Seguiu-se nova pausa, a qual foi interrompida pelo convencional. Firmou-se num dos cotovelos, apertou entre o polegar e o índice dobrado a pele da cara, com o gesto maquinal de quem interroga ou reflete, e fitou no bispo um olhar perscrutador, que respirava toda a energia da agonia. Foi quase uma explosão.
— Sim, senhor bispo, há muito que o povo sofre! Mas faça o favor de dizer-me: o que pretendia ao vir interrogar-me e falar-me sobre Luís XVII, o senhor a quem eu nem sequer conheço? Desde que resido nesta terra, tenho vivido sempre aqui encerrado, sem companhia, sem ver ninguém, além desse rapazinho que me tem servido.
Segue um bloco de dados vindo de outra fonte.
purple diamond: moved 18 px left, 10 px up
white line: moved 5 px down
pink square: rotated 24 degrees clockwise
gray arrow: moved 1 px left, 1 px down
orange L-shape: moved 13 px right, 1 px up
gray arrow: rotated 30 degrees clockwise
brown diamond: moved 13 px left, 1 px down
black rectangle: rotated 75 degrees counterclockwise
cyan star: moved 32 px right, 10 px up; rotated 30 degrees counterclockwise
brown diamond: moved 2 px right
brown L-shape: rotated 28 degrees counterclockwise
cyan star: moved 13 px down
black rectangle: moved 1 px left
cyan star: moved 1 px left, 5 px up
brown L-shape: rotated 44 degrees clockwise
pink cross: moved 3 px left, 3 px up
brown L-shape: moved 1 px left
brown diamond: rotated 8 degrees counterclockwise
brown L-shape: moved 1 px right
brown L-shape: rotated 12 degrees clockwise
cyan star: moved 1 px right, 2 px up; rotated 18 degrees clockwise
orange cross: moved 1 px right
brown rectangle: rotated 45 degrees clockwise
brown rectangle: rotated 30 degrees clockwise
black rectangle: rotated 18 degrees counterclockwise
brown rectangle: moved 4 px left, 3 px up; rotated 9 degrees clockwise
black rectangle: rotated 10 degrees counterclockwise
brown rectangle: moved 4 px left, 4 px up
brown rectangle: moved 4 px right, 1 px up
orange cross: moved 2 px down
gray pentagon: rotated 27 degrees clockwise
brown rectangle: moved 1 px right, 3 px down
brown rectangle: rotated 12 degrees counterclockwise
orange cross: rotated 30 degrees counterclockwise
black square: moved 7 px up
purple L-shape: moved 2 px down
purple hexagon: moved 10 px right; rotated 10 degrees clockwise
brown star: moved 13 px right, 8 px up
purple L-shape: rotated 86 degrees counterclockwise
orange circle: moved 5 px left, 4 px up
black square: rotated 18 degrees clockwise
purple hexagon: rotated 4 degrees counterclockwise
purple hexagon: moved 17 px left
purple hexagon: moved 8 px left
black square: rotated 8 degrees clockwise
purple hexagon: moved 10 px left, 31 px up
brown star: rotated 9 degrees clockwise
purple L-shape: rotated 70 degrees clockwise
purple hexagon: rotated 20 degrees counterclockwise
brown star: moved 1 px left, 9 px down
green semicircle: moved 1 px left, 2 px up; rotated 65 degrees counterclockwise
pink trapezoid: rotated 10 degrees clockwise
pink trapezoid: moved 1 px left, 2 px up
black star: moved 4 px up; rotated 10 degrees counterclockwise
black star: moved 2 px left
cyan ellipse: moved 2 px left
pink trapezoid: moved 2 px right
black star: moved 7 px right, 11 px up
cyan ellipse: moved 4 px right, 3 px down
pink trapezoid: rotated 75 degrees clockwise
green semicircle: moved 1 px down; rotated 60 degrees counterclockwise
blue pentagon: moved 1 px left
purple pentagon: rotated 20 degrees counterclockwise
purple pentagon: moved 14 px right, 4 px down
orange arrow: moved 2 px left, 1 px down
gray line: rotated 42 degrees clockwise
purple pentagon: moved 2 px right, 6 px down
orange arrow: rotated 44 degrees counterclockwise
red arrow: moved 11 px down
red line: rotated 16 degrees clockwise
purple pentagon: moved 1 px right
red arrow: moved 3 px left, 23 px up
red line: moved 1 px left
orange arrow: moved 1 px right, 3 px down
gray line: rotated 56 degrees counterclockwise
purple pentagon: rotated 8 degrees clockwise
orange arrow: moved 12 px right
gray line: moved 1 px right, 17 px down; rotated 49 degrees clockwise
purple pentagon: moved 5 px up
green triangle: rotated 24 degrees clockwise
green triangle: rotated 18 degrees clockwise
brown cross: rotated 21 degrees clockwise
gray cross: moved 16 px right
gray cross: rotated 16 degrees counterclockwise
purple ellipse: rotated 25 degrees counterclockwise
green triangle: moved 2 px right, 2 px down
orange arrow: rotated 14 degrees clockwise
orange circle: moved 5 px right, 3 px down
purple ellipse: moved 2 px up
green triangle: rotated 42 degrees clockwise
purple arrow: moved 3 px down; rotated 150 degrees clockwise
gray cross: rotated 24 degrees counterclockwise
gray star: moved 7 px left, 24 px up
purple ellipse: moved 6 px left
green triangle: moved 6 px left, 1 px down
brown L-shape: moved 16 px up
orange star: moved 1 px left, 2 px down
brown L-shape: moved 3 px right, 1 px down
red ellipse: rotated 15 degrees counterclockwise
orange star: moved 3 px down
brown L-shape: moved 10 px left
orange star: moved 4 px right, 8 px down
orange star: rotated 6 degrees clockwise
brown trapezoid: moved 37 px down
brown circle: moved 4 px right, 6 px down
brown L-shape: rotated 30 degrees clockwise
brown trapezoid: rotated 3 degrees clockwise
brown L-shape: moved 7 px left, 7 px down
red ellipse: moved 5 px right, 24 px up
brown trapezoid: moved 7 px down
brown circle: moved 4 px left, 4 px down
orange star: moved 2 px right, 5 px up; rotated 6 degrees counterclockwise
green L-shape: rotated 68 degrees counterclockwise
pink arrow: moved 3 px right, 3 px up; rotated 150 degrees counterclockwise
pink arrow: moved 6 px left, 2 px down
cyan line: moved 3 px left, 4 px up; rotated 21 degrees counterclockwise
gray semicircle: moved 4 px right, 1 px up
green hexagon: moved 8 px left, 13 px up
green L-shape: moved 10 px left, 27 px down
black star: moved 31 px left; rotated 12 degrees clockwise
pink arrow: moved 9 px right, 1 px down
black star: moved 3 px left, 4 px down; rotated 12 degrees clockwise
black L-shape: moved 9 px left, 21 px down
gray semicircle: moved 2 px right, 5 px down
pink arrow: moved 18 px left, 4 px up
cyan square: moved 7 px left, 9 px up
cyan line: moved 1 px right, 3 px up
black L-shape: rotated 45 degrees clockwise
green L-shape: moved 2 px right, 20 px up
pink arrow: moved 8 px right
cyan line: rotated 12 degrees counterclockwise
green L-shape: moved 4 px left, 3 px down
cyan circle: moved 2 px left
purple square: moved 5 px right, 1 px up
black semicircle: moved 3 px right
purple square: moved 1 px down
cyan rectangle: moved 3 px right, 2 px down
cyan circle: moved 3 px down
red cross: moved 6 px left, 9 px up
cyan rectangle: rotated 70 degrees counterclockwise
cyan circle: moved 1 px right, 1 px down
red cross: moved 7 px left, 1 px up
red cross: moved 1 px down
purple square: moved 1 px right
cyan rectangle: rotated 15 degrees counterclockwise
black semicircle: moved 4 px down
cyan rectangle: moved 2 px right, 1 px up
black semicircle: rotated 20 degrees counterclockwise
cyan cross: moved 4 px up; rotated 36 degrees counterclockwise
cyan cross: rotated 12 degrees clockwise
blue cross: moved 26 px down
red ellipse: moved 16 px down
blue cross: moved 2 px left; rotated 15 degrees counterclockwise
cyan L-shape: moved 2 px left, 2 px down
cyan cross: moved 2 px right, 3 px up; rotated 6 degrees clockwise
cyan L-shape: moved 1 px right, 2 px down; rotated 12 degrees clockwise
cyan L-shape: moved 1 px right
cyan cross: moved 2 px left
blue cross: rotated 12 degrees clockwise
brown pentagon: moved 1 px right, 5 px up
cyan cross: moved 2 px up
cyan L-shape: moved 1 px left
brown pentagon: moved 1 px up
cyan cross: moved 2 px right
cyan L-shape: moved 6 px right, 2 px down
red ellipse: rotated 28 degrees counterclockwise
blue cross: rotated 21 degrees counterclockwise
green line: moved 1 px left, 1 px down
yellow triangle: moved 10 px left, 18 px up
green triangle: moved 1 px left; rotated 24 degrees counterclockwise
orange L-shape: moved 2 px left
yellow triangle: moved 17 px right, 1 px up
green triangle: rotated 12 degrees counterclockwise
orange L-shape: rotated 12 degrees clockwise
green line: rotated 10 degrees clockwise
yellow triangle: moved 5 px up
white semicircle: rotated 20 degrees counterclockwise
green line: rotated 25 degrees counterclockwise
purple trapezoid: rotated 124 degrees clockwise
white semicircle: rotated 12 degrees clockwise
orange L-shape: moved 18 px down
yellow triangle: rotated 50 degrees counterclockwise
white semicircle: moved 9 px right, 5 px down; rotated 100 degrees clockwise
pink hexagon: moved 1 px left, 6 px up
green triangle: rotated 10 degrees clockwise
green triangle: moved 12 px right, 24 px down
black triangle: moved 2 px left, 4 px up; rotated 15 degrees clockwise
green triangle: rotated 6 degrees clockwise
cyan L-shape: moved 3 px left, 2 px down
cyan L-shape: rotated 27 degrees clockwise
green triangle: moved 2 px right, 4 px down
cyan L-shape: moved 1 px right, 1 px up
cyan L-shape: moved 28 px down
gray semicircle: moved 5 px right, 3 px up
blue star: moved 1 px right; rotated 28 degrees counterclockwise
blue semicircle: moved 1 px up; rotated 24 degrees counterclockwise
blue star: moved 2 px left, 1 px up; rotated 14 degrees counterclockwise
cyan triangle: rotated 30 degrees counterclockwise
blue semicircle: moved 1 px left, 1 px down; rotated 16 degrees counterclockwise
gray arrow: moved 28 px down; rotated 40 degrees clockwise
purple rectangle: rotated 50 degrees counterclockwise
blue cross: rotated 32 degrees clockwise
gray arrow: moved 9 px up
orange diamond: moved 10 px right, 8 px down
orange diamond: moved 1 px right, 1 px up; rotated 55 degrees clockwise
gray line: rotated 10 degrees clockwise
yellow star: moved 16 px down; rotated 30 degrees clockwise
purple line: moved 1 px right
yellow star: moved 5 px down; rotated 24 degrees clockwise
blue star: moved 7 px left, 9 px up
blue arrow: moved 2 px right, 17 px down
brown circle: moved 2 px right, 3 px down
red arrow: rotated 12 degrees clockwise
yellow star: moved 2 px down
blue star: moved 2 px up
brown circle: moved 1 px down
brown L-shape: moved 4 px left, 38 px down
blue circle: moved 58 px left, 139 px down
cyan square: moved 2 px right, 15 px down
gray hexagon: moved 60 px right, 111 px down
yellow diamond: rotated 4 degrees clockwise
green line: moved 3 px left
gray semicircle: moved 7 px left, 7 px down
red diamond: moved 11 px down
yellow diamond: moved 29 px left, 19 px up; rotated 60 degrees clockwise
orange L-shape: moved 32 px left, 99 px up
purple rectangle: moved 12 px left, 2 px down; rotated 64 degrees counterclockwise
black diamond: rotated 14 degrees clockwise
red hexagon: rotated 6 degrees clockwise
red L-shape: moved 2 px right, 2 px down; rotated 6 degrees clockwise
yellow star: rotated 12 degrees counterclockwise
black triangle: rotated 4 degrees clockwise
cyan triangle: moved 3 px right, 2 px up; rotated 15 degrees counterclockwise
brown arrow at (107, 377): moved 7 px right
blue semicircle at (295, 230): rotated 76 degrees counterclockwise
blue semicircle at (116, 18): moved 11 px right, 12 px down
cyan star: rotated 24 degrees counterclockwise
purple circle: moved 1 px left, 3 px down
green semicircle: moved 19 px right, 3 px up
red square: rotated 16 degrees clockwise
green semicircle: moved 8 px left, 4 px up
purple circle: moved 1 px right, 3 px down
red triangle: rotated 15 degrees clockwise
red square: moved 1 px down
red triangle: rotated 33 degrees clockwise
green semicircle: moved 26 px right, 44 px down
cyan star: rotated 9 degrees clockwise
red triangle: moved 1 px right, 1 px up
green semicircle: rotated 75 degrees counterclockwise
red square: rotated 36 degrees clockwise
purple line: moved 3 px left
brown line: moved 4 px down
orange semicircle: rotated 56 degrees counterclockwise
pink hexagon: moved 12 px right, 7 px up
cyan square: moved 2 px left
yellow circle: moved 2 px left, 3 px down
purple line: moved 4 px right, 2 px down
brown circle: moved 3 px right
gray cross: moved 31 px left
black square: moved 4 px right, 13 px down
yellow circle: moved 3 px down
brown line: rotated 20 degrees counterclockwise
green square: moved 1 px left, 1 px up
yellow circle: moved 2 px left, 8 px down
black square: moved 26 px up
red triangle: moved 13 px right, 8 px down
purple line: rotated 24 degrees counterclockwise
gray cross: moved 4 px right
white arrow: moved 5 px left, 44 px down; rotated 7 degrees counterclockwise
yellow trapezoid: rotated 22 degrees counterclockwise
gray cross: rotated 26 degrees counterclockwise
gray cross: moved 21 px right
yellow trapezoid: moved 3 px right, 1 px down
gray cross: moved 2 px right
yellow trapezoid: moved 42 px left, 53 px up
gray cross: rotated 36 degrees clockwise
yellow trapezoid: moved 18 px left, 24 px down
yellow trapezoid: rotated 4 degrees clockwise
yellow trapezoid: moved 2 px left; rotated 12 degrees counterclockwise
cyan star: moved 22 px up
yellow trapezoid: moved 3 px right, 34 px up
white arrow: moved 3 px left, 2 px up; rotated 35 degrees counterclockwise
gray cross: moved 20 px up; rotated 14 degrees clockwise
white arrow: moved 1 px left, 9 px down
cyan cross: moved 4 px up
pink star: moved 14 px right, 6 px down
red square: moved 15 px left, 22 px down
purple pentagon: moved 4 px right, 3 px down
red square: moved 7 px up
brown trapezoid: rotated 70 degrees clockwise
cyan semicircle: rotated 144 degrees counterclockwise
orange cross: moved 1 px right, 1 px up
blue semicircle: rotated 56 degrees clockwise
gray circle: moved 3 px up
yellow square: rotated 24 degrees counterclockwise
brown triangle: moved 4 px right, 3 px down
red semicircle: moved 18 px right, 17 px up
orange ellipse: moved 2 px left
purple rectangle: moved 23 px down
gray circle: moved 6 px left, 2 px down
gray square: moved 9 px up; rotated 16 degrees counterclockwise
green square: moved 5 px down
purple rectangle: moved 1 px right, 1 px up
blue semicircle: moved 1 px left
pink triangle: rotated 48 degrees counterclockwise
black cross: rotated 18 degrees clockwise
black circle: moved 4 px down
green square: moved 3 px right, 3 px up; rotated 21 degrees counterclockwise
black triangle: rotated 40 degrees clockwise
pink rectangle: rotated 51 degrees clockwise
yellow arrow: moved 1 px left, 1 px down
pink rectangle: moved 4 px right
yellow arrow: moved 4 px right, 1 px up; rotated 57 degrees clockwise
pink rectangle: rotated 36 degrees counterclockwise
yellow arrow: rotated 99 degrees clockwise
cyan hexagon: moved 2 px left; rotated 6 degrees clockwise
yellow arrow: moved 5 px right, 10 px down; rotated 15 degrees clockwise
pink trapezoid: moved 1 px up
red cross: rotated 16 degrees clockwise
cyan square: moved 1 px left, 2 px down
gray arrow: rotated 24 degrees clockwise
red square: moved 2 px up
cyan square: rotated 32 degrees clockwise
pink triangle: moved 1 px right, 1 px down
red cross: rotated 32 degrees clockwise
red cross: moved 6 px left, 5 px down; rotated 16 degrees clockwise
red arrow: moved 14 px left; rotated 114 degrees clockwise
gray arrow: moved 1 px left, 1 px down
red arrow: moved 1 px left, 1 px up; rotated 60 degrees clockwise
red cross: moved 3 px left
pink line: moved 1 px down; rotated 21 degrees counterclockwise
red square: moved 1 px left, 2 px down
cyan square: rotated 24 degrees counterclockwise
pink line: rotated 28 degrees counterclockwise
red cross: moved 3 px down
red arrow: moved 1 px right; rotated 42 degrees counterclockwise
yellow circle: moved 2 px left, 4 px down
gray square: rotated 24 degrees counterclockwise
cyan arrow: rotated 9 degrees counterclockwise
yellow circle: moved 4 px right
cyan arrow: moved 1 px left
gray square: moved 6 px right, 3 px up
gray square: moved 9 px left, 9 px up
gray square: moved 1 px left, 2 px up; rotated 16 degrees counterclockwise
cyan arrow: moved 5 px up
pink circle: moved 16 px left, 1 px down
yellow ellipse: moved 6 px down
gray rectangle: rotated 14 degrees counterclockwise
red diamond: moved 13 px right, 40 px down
O seu nome é verdade que o ouvi por duas ou três vezes e, devo dizê-lo, pronunciado com respeito, mas isso nada quer dizer; os homens astuciosos sabem perfeitamente como se lança poeira nos olhos do povo. É verdade, eu não ouvi o ruído da sua carruagem; deixou-a decerto oculta no arvoredo, à entrada do caminho que conduz aqui? Repito-lhe, não o conheço, disse-me que era o bispo, mas isso nada me adianta no conhecimento das suas qualidades morais. Em suma, o senhor é um bispo, quer dizer, um príncipe da Igreja, um desses homens que se cobrem de ouro e arminhos, vivem no fausto e nos regalos, cobram boas rendas, disfrutam bispados: por exemplo, o de Digne que tem de renda fixa quinze mil francos e dez mil de emolumentos, soma vinte e cinco mil francos: é um desses homens que têm lacaios, mesa lauta, onde à sexta-feira se serve o melhor peixe; que rodeados de criados se pavoneiam em coches de gala e habitam palácios, tudo em nome de Jesus Cristo, que andava descalço! O senhor é um prelado, quer dizer, um homem com rendimentos, palácios, cavalos, lacaios, boa mesa, todas as sensualidades da vida, enfim, que possui como os outros e das quais como qualquer outro goza. Está muito bem, mas isso diz mais ou menos que o suficiente; não me esclarece sobre o seu valor intrínseco, essencial para quem, como o senhor, talvez, vem aqui com o intuito de me dar sabedoria e luz? Com quem estou a falar? Quem é o senhor?